Entrevista:O Estado inteligente

sábado, abril 19, 2008

RUY CASTRO Girafas no zoológico

RIO DE JANEIRO - José Lino Grünewald telefonou e perguntou se eu poderia ir à redação do "Correio da Manhã" aquela noite. Queria me recomendar ao redator-chefe, Newton Rodrigues, para um estágio na reportagem do jornal. Respondi: "Que dúvida!". Era fevereiro de 1967 e eu acabara de fazer 19 anos. Trabalhar num jornal -e no "Correio da Manhã" -era o único sonho que até então tivera na vida.

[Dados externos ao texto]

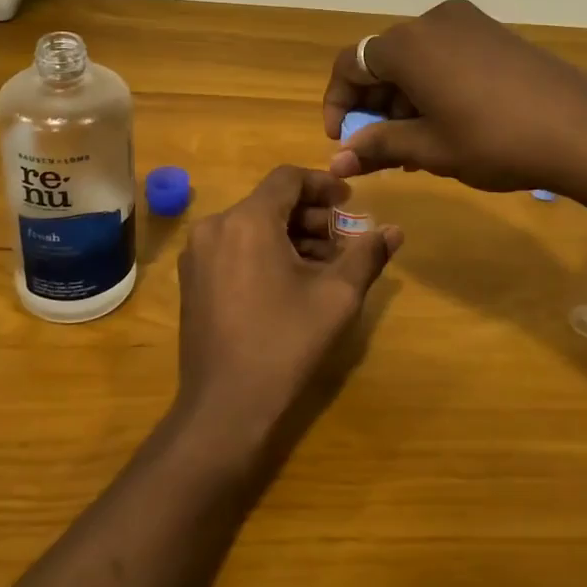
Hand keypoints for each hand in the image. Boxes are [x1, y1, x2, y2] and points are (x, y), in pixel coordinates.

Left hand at [174, 166, 402, 461]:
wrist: (224, 408)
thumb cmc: (285, 343)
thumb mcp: (336, 297)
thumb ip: (366, 255)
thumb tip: (394, 230)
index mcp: (247, 220)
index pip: (287, 178)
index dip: (323, 184)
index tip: (350, 202)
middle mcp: (215, 226)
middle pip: (269, 202)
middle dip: (310, 216)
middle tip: (343, 241)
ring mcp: (198, 255)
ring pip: (252, 226)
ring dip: (290, 236)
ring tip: (324, 266)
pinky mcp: (192, 280)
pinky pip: (234, 248)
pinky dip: (265, 252)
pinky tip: (290, 283)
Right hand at [321, 0, 586, 194]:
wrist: (584, 131)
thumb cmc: (495, 142)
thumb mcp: (430, 149)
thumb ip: (377, 147)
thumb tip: (336, 161)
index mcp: (408, 45)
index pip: (350, 65)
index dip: (338, 103)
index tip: (341, 141)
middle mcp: (432, 21)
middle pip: (383, 59)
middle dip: (373, 104)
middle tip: (380, 148)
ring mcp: (468, 22)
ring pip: (416, 58)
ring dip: (404, 98)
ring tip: (415, 145)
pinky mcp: (494, 32)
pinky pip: (445, 54)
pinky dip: (432, 85)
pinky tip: (446, 122)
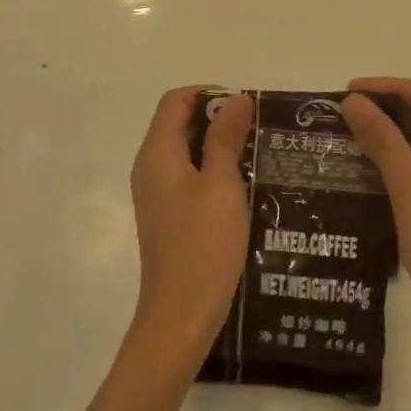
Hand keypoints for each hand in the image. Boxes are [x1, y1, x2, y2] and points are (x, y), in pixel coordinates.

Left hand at [127, 87, 254, 358]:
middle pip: (179, 123)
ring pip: (186, 151)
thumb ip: (225, 138)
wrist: (180, 316)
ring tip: (259, 154)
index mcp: (157, 154)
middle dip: (218, 119)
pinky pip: (189, 177)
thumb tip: (236, 98)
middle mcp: (150, 167)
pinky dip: (213, 171)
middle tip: (259, 130)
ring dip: (219, 146)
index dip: (209, 94)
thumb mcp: (222, 185)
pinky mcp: (168, 215)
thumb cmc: (203, 246)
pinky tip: (245, 186)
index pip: (175, 100)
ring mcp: (157, 194)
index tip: (246, 107)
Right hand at [341, 79, 410, 359]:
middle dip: (387, 108)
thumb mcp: (410, 185)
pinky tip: (359, 164)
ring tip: (345, 130)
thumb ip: (383, 139)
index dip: (392, 87)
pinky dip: (389, 161)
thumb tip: (353, 101)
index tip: (352, 90)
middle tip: (343, 108)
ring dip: (386, 135)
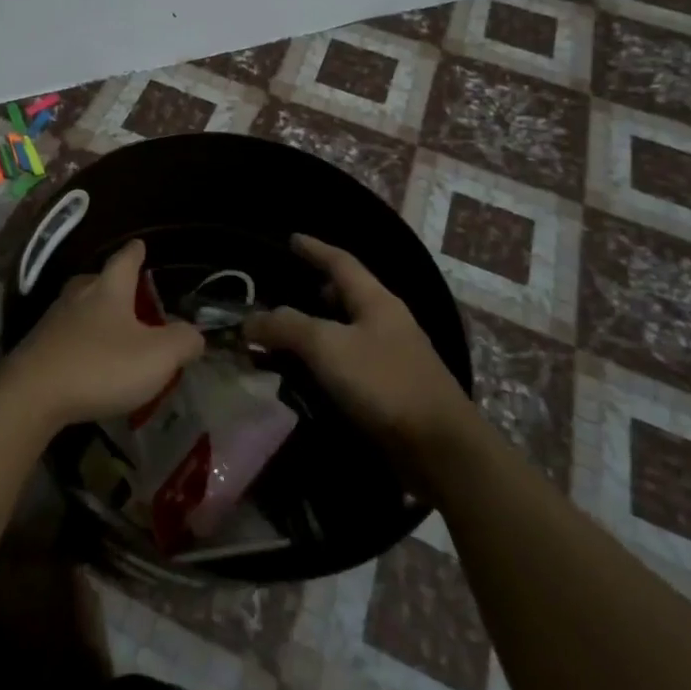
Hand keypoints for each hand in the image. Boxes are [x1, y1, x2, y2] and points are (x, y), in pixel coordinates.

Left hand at [6, 239, 204, 429]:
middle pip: (97, 280)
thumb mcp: (157, 356)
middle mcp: (79, 295)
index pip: (125, 259)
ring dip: (95, 313)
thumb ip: (183, 341)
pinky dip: (80, 340)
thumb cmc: (101, 365)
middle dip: (113, 283)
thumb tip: (195, 334)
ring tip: (111, 328)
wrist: (33, 394)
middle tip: (128, 292)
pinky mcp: (38, 347)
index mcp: (109, 289)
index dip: (136, 252)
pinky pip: (66, 334)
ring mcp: (54, 320)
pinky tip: (88, 357)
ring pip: (79, 307)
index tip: (139, 244)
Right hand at [244, 234, 474, 462]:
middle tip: (285, 293)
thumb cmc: (384, 383)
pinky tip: (308, 377)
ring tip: (287, 338)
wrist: (441, 450)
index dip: (315, 249)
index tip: (292, 239)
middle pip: (347, 295)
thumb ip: (286, 327)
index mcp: (376, 301)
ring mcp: (392, 357)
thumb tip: (249, 321)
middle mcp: (386, 322)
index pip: (341, 262)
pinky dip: (326, 362)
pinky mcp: (391, 391)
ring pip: (347, 331)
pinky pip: (350, 363)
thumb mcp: (327, 347)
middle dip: (316, 291)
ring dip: (317, 331)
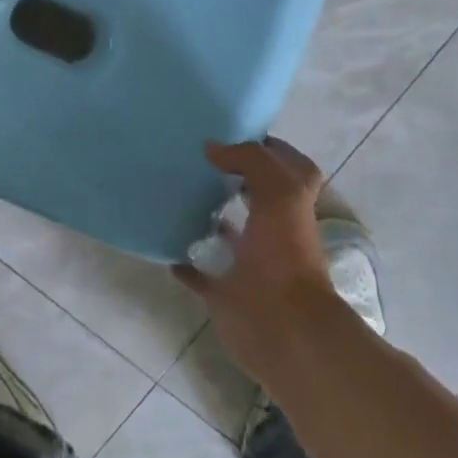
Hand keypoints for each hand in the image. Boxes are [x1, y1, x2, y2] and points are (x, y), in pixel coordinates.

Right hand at [174, 137, 340, 381]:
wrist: (281, 326)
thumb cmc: (285, 254)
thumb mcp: (280, 192)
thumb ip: (250, 160)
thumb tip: (212, 148)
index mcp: (292, 206)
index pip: (288, 167)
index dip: (269, 148)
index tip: (232, 131)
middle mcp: (273, 231)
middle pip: (255, 197)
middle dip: (233, 178)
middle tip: (195, 159)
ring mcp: (249, 263)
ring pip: (227, 234)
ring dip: (208, 218)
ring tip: (176, 194)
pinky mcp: (224, 292)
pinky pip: (199, 273)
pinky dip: (183, 262)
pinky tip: (164, 245)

O "Correio" era um reduto da inteligência brasileira e da resistência à recém-instalada ditadura militar. José Lino, que eu já conhecia havia dois anos, era editor do Segundo Caderno. Em minha cabeça piscaram os ensaios que eu escreveria sobre as candentes questões culturais da hora. No Brasil, o cinema, o teatro, a música popular e o movimento estudantil pegavam fogo. E, com a pílula à venda na farmácia da esquina, começara a "revolução sexual". Lá fora, havia os Beatles, os filmes de Godard, o LSD, a contracultura, o Poder Jovem.

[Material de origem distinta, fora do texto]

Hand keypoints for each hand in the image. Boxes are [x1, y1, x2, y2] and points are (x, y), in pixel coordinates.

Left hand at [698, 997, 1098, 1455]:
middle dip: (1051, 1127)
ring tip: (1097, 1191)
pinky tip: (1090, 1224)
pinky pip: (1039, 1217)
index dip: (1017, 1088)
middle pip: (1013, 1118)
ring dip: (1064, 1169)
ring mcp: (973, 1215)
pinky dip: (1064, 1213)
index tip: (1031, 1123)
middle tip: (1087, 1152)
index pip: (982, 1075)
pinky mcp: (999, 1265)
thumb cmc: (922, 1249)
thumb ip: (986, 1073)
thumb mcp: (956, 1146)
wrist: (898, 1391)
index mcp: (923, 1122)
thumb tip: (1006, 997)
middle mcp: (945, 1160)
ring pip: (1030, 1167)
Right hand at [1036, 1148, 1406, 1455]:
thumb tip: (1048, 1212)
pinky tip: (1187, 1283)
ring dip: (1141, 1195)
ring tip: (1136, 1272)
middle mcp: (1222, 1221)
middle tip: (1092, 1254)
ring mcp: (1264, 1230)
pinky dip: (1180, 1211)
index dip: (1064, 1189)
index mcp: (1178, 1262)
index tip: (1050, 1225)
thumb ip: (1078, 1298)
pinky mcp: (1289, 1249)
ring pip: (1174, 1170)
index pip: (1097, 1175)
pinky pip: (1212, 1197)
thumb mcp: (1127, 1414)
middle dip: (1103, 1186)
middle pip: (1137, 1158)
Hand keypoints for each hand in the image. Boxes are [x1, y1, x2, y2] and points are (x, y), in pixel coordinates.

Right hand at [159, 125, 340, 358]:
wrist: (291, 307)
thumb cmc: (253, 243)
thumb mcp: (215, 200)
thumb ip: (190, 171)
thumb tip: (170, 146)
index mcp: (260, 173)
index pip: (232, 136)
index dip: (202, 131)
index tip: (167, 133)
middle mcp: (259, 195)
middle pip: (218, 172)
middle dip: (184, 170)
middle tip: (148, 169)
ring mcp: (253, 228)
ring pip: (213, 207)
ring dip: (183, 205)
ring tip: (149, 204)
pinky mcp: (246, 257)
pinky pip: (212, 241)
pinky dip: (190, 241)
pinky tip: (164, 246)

Newton Rodrigues me recebeu muito bem e disse duas coisas. Primeiro, que eu trabalharia como um profissional e receberia como amador. Ou seja, trabalharia de graça. Não me importei -morava com meus pais no Flamengo, eles também fãs do "Correio", não precisava de dinheiro. Segundo, eu começaria pela reportagem geral. José Lino riu e disse que isso significava cobrir o buraco de rua, o cachorro atropelado e o nascimento da girafa no zoológico. Meu mundo caiu, mas aceitei assim mesmo.
Aconteceu que, com os choques diários entre a polícia e os estudantes, um ou outro atentado a bomba e a vinda de Kim Novak ao Rio aquele ano, nunca precisei cobrir o nascimento da girafa. Vejo agora que o casal de girafas Zagallo e Beija-Céu está se acasalando no zôo do Rio. Estou pensando em ir lá e preencher esta lacuna em minha vida profissional.